Anger – 28 September 2012


The Desert Fathers and Mothers of the 4th century thought that anger is the most dangerous of all the human passions.  They ranked anger as more destructive than greed or lust.  Anger, they said, is our biggest obstacle, not only in prayer, but in all of life.  Abba Ammonas said that he had spent fourteen years in the desert asking God day and night to grant him the victory over anger. 

These people knew that anger plays tricks on us.  If we absolutely have to correct another person in a spirit of anger, they said, we should do it quickly and simply, and then let it go.  Don’t get entangled in any expectation of results.  Evagrius, one of the later desert monks, says we easily sin with anger when we misapply it and use it to punish someone.  He said that prayer is the seed of gentleness and the absence of anger.  But prayer is also a warfare, these people knew, because it was when the monk sat down to pray that he was most likely to be distracted by unresolved anger – old grudges, the memory of old wrongs, even schemes of retaliation and revenge.  They could even get into trouble when their anger tricked them into feeling righteous.  There are numerous desert stories about monks trying to resolve their anger by seeing others as less holy than themselves.  Evagrius wrote:  Better a gentle, worldly man than an irascible and wrathful monk.  St Benedict in his Rule cautions:  Don’t think of yourselves as holy before you really are.  The trick there, if you think about it, is that by the time you really are holy, the last thing you will think is that you are.  And in any case, if you are aware of anger against someone, you are not very righteous at all. 

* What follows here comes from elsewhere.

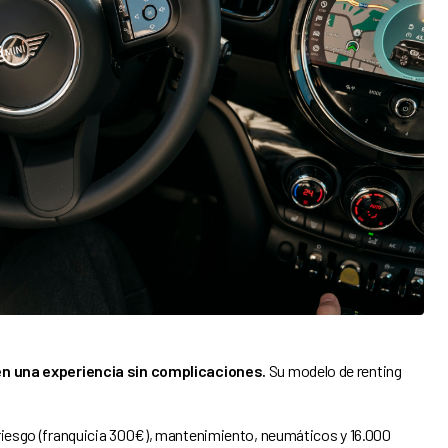
en una experiencia sin complicaciones.
Su modelo de renting
riesgo (franquicia 300€), mantenimiento, neumáticos y 16.000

But anger remains utterly basic and imperative in all our contemporary life and culture.  In many quarters it is considered very trendy.  Much of our journalism is expressing anger about this or that, and some writers work hard to express it eloquently or even elegantly.  Vicious anger and violence are important forms of entertainment for people. 

Contemplatives learn another way.  It begins with the steady healing of our own internal anger, the drawing of the sting of memories and the poison in our reactions to people and events.    And this process happens as we are still and silent, and as we find the grace to let go of anger.